EXERCISE PROMPT: Whenever the word "GenerationSoftware" turns up in a line of the data below, copy that line.

··········

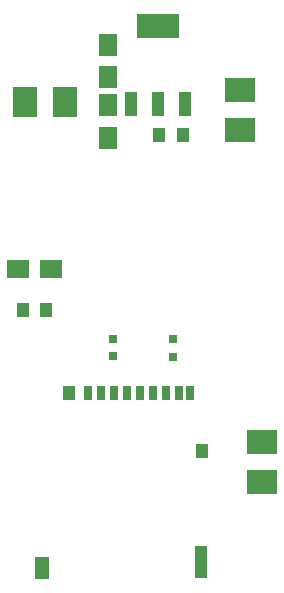
<source format=gbr>
G04 #@! TF.FileFunction,Paste,Bot*
%FSLAX46Y46*%
G04 Gerber Fmt 4.6, Leading zero omitted, Abs format (unit mm)*
G04 Created by KiCad (PCBNEW 4.0.4+e1-6308~48~ubuntu16.04.1-stable) date Thu Nov 24 17:46:36 2016*
%MOMM*%
%LPD*%
G01*
G04 APERTURE LIST*
%ADD10C,0.100000*%
%ADD11R,0.750000X0.800000*%
%ADD12R,1.950720X1.501140*%
%ADD13R,1.000000X1.250000*%
%ADD14R,1.501140X1.950720*%
%ADD15R,0.700000X1.200000*%
%ADD16R,1.000000X2.800000*%
%ADD17R,1.300000X1.900000*%
%ADD18R,1.100000X1.200000*%
%ADD19R,1.000000X1.200000*%
%ADD20R,2.500000X2.000000*%
%ADD21R,2.000000X2.500000*%
%ADD22R,3.657600X2.032000*%
%ADD23R,1.016000X2.032000*%
G04 APERTURE END LIST*
D10*
D11*
X130820000Y-130480000D03*
X130820000Y-131980000D03*
X135900000Y-130520000D03*
X135900000Y-132020000D03*
D12*
X125574140Y-124600000D03*
X122825860Y-124600000D03*
D13*
X134750000Y-113230000D03*
X136750000Y-113230000D03*
X125200000Y-128100000D03*
X123200000Y-128100000D03*
D14*
X130400000Y-110725860D03*
X130400000Y-113474140D03*
X130400000Y-108374140D03*
X130400000Y-105625860D03*
D15*
X135310000Y-135130000D03*
D16*
X138310000Y-149430000D03*
D17*
X124810000Y-149880000D03*
D15*
X136410000Y-135130000D03*
X134210000Y-135130000D03*
X133110000Y-135130000D03*
X132010000Y-135130000D03*
X130910000Y-135130000D03*
X129810000Y-135130000D03*
X128710000Y-135130000D03*
D18*
X127160000Y-135130000D03*
D15*
X137360000Y-135130000D03*
D19*
X138410000Y-140030000D03*
D20*
X141610000Y-112830000D03*
X141610000Y-109430000D03*
X143500000Y-142660000D03*
X143500000Y-139260000D03*
D21*
X123380000Y-110490000D03*
X126780000Y-110490000D03*
D22*
X134620000Y-104013000D03*
D23*
X134620000Y-110617000D03*
X132334000Y-110617000D03*
X136906000Y-110617000D03*
M02*

</source>
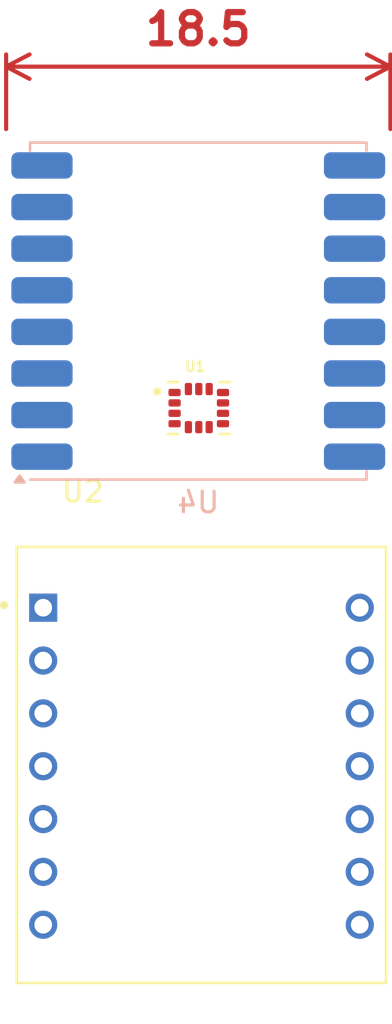
<source format=kicad_pcb>
(kicad_pcb
	(version 20241229)
	(generator "pcbnew")
	(generator_version "9.0")
	(general
		(thickness 1.6)
		(legacy_teardrops no)
	)
	(paper "A4")
	(layers
		(0 "F.Cu" signal)
		(2 "B.Cu" signal)
		(9 "F.Adhes" user "F.Adhesive")
		(11 "B.Adhes" user "B.Adhesive")
		(13 "F.Paste" user)
		(15 "B.Paste" user)
		(5 "F.SilkS" user "F.Silkscreen")
		(7 "B.SilkS" user "B.Silkscreen")
		(1 "F.Mask" user)
		(3 "B.Mask" user)
		(17 "Dwgs.User" user "User.Drawings")
		(19 "Cmts.User" user "User.Comments")
		(21 "Eco1.User" user "User.Eco1")
		(23 "Eco2.User" user "User.Eco2")
		(25 "Edge.Cuts" user)
		(27 "Margin" user)
		(31 "F.CrtYd" user "F.Courtyard")
		(29 "B.CrtYd" user "B.Courtyard")
		(35 "F.Fab" user)
		(33 "B.Fab" user)
		(39 "User.1" user)
		(41 "User.2" user)
		(43 "User.3" user)
		(45 "User.4" user)
	)
	(setup
		(pad_to_mask_clearance 0)
		(allow_soldermask_bridges_in_footprints no)
		(tenting front back)
		(pcbplotparams
			(layerselection 0x00000000_00000000_55555555_5755f5ff)
			(plot_on_all_layers_selection 0x00000000_00000000_00000000_00000000)
			(disableapertmacros no)
			(usegerberextensions no)
			(usegerberattributes yes)
			(usegerberadvancedattributes yes)
			(creategerberjobfile yes)
			(dashed_line_dash_ratio 12.000000)
			(dashed_line_gap_ratio 3.000000)
			(svgprecision 4)
			(plotframeref no)
			(mode 1)
			(useauxorigin no)
			(hpglpennumber 1)
			(hpglpenspeed 20)
			(hpglpendiameter 15.000000)
			(pdf_front_fp_property_popups yes)
			(pdf_back_fp_property_popups yes)
			(pdf_metadata yes)
			(pdf_single_document no)
			(dxfpolygonmode yes)
			(dxfimperialunits yes)
			(dxfusepcbnewfont yes)
			(psnegative no)
			(psa4output no)
			(plot_black_and_white yes)
			(sketchpadsonfab no)
			(plotpadnumbers no)
			(hidednponfab no)
			(sketchdnponfab yes)
			(crossoutdnponfab yes)
			(subtractmaskfromsilk no)
			(outputformat 1)
			(mirror no)
			(drillshape 1)
			(scaleselection 1)
			(outputdirectory "")
		)
	)
	(net 0 "")
	(net 1 "unconnected-(U1-VDDIO-Pad5)")
	(net 2 "unconnected-(U1-RESV_3-Pad3)")
	(net 3 "unconnected-(U1-INT1{slash}INT-Pad4)")
	(net 4 "+3.3V")
	(net 5 "unconnected-(U1-RESV_10-Pad10)")
	(net 6 "unconnected-(U1-AP_SDO{slash}AP_AD0-Pad1)")
	(net 7 "unconnected-(U1-AP_CS-Pad12)")
	(net 8 "unconnected-(U1-RESV_7-Pad7)")
	(net 9 "unconnected-(U1-RESV_11-Pad11)")
	(net 10 "unconnected-(U1-RESV_2-Pad2)")
	(net 11 "unconnected-(U1-INT2{slash}FSYNC{slash}CLKIN-Pad9)")
	(net 12 "GND")
	(net 13 "unconnected-(U2-D8-Pad9)")
	(net 14 "unconnected-(U2-D9-Pad10)")
	(net 15 "unconnected-(U2-D1-Pad2)")
	(net 16 "unconnected-(U2-D0-Pad1)")
	(net 17 "unconnected-(U2-D4-Pad5)")
	(net 18 "unconnected-(U2-D10-Pad11)")
	(net 19 "unconnected-(U2-D3-Pad4)")
	(net 20 "unconnected-(U2-VUSB-Pad14)")
	(net 21 "unconnected-(U2-D5-Pad6)")
	(net 22 "unconnected-(U2-D2-Pad3)")
	(net 23 "SDA")
	(net 24 "SCL")
	(net 25 "GPSTX")
	(net 26 "GPSRX")
	(net 27 "unconnected-(U4-DIO4-Pad12)")
	(net 28 "SCK")
	(net 29 "unconnected-(U4-DIO1-Pad15)")
	(net 30 "unconnected-(U4-RESET-Pad6)")
	(net 31 "unconnected-(U4-DIO2-Pad16)")
	(net 32 "unconnected-(U4-DIO5-Pad7)")
	(net 33 "unconnected-(U4-DIO3-Pad11)")
	(net 34 "ANT")
	(footprint "footprints:PQFN50P300X250X97-14N" (layer "F.Cu") (at 107.75 43.165))
	(footprint "footprints:MODULE_113991054" (layer "F.Cu") (at 107.88 60.3165))
	(footprint "RF_Module:HOPERF_RFM9XW_SMD" (layer "B.Cu") (at 107.725 38.5))
	(dimension
		(type orthogonal)
		(layer "F.Cu")
		(uuid "9373e842-8585-4e23-b4b9-d261b651d027")
		(pts
			(xy 98.475 30.25) (xy 116.975 30.25)
		)
		(height -3.5)
		(orientation 0)
		(format
			(prefix "")
			(suffix "")
			(units 3)
			(units_format 0)
			(precision 4)
			(suppress_zeroes yes)
		)
		(style
			(thickness 0.2)
			(arrow_length 1.27)
			(text_position_mode 0)
			(arrow_direction outward)
			(extension_height 0.58642)
			(extension_offset 0.5)
			(keep_text_aligned yes)
		)
		(gr_text "18.5"
			(at 107.725 24.95 0)
			(layer "F.Cu")
			(uuid "9373e842-8585-4e23-b4b9-d261b651d027")
			(effects
				(font
					(size 1.5 1.5)
					(thickness 0.3)
				)
			)
		)
	)
	(embedded_fonts no)
)

</source>
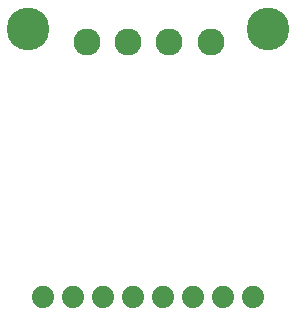
<source format=gbr>
G04 EAGLE Gerber RS-274X export*
G75*
%MOMM*%
%FSLAX34Y34*%
%LPD*%
%INSoldermask Bottom*%
%IPPOS*%
%AMOC8*
5,1,8,0,0,1.08239X$1,22.5*%
G01*
%ADD10C,2.286000*%
%ADD11C,1.879600*%
%ADD12C,3.617600*%


D10*
X144560Y242570D03*
X179560Y242570D03*
X74710Y242570D03*
X109710Y242570D03*
D11*
X38100Y26670D03*
X63500Y26670D03*
X88900Y26670D03*
X114300Y26670D03*
X139700Y26670D03*
X165100Y26670D03*
X190500Y26670D03*
X215900Y26670D03*
D12*
X25400Y254000D03*
X228600Y254000D03*
M02*

</source>
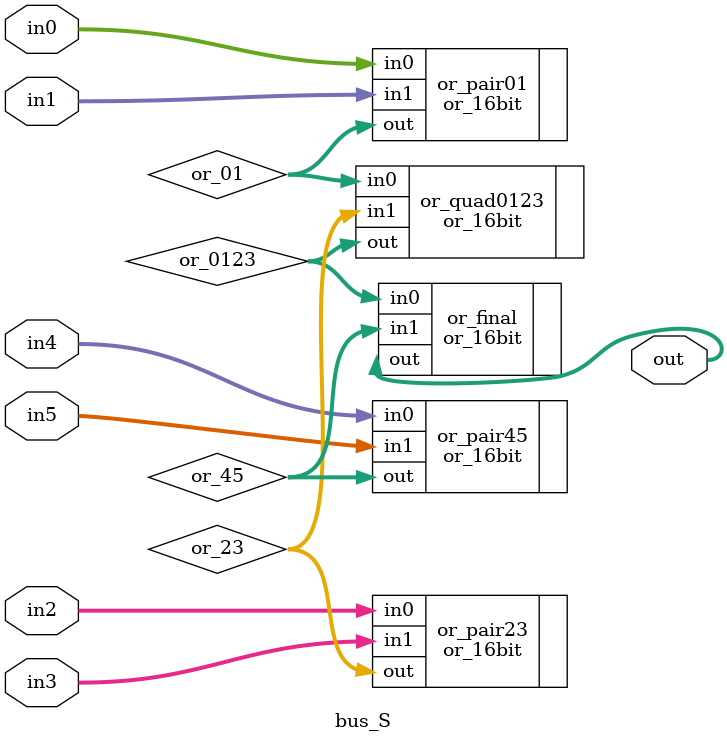
<source format=v>
module bus_S(
    input  wire [15:0] in0,
    input  wire [15:0] in1,
    input  wire [15:0] in2,
    input  wire [15:0] in3,
    input  wire [15:0] in4,
    input  wire [15:0] in5,
    output wire [15:0] out
);

    // 中間ワイヤー
    wire [15:0] or_01, or_23, or_45;
    wire [15:0] or_0123, or_45_temp;

    // 1段目: ペアごとのOR
    or_16bit or_pair01 (.in0(in0), .in1(in1), .out(or_01));
    or_16bit or_pair23 (.in0(in2), .in1(in3), .out(or_23));
    or_16bit or_pair45 (.in0(in4), .in1(in5), .out(or_45));

    // 2段目: 4つの入力を結合
    or_16bit or_quad0123 (.in0(or_01), .in1(or_23), .out(or_0123));

    // 3段目: 6つの入力を結合
    or_16bit or_final (.in0(or_0123), .in1(or_45), .out(out));

endmodule

</source>
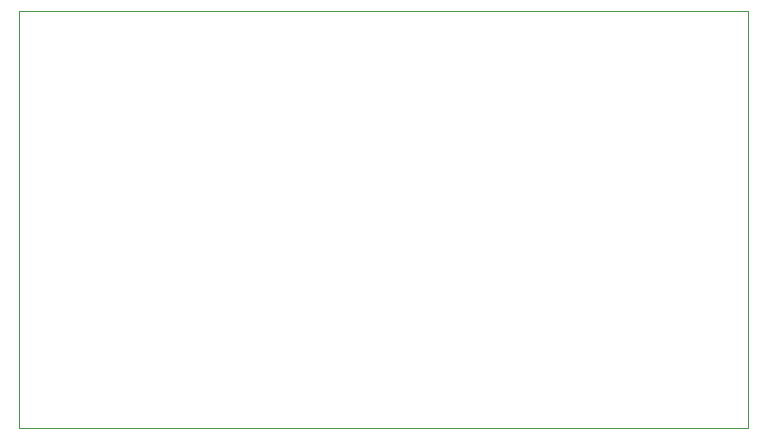
<source format=gbr>
%TF.GenerationSoftware,KiCad,Pcbnew,(6.0.7-1)-1*%
%TF.CreationDate,2022-10-05T22:11:01+11:00*%
%TF.ProjectId,Open-JIP,4f70656e-2d4a-4495-902e-6b696361645f,rev?*%
%TF.SameCoordinates,Original*%
%TF.FileFunction,Profile,NP*%
%FSLAX46Y46*%
G04 Gerber Fmt 4.6, Leading zero omitted, Abs format (unit mm)*
G04 Created by KiCad (PCBNEW (6.0.7-1)-1) date 2022-10-05 22:11:01*
%MOMM*%
%LPD*%
G01*
G04 APERTURE LIST*
%TA.AperFunction,Profile*%
%ADD10C,0.100000*%
%TD*%
G04 APERTURE END LIST*
D10*
X191008000Y-108204000D02*
X191008000Y-72898000D01*
X191008000Y-72898000D02*
X129286000Y-72898000D01*
X129286000Y-72898000D02*
X129286000Y-108204000D01*
X129286000Y-108204000D02*
X191008000Y-108204000D01*
M02*

</source>
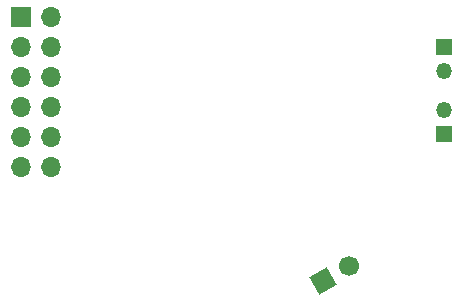
<source format=gbr>
%TF.GenerationSoftware,KiCad,Pcbnew,7.0.5*%
%TF.CreationDate,2023-06-06T16:57:08-04:00*%
%TF.ProjectId,PWR,5057522e-6b69-4636-9164-5f7063625858,rev?*%
%TF.SameCoordinates,Original*%
%TF.FileFunction,Soldermask,Bot*%
%TF.FilePolarity,Negative*%
%FSLAX46Y46*%
G04 Gerber Fmt 4.6, Leading zero omitted, Abs format (unit mm)*
G04 Created by KiCad (PCBNEW 7.0.5) date 2023-06-06 16:57:08*
%MOMM*%
%LPD*%
G01*
G04 APERTURE LIST*
G04 Aperture macros list*
%AMHorizOval*
0 Thick line with rounded ends*
0 $1 width*
0 $2 $3 position (X,Y) of the first rounded end (center of the circle)*
0 $4 $5 position (X,Y) of the second rounded end (center of the circle)*
0 Add line between two ends*
20,1,$1,$2,$3,$4,$5,0*
0 Add two circle primitives to create the rounded ends*
1,1,$1,$2,$3*
1,1,$1,$4,$5*%
%AMRotRect*
0 Rectangle, with rotation*
0 The origin of the aperture is its center*
0 $1 length*
0 $2 width*
0 $3 Rotation angle, in degrees counterclockwise*
0 Add horizontal line*
21,1,$1,$2,0,0,$3*%
G04 Aperture macros list end*
%ADD10R,1.350000X1.350000*%
%ADD11O,1.350000X1.350000*%
%ADD12RotRect,1.700000X1.700000X120.000000*%
%ADD13HorizOval,1.700000X0.000000X0.000000X0.000000X0.000000X0*%
%ADD14R,1.700000X1.700000*%
%ADD15O,1.700000X1.700000*%
G04 APERTURE END LIST*
D10*
%TO.C,J4*%
X165000000Y-91700000D03*
D11*
X165000000Y-93700000D03*
%TD*%
D10*
%TO.C,J3*%
X165000000Y-99000000D03*
D11*
X165000000Y-97000000D03*
%TD*%
D12*
%TO.C,J1*%
X154795818Y-111437500D03*
D13*
X156995523Y-110167500D03*
%TD*%
D14*
%TO.C,J2*%
X129225000Y-89100000D03*
D15*
X131765000Y-89100000D03*
X129225000Y-91640000D03*
X131765000Y-91640000D03*
X129225000Y-94180000D03*
X131765000Y-94180000D03*
X129225000Y-96720000D03*
X131765000Y-96720000D03*
X129225000Y-99260000D03*
X131765000Y-99260000D03*
X129225000Y-101800000D03*
X131765000Y-101800000D03*
%TD*%
M02*

</source>
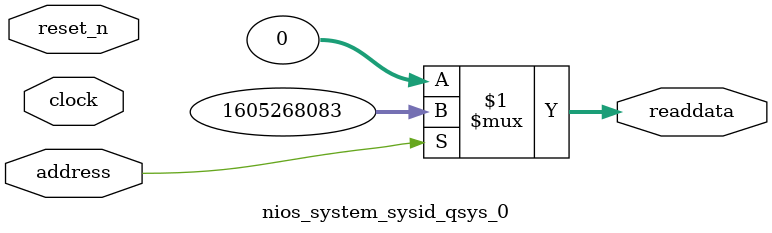
<source format=v>



// synthesis translate_off
`timescale 1ns / 1ps
// synthesis translate_on

// turn off superfluous verilog processor warnings 
// altera message_level Level1 
// altera message_off 10034 10035 10036 10037 10230 10240 10030 

module nios_system_sysid_qsys_0 (
               // inputs:
                address,
                clock,
                reset_n,

               // outputs:
                readdata
             )
;

  output  [ 31: 0] readdata;
  input            address;
  input            clock;
  input            reset_n;

  wire    [ 31: 0] readdata;
  //control_slave, which is an e_avalon_slave
  assign readdata = address ? 1605268083 : 0;

endmodule



</source>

··········

SOLUTION TO THE PROBLEM:
%TF.GenerationSoftware,KiCad,Pcbnew,(6.0.7-1)-1*%
%TF.GenerationSoftware,KiCad,Pcbnew,7.0.5*%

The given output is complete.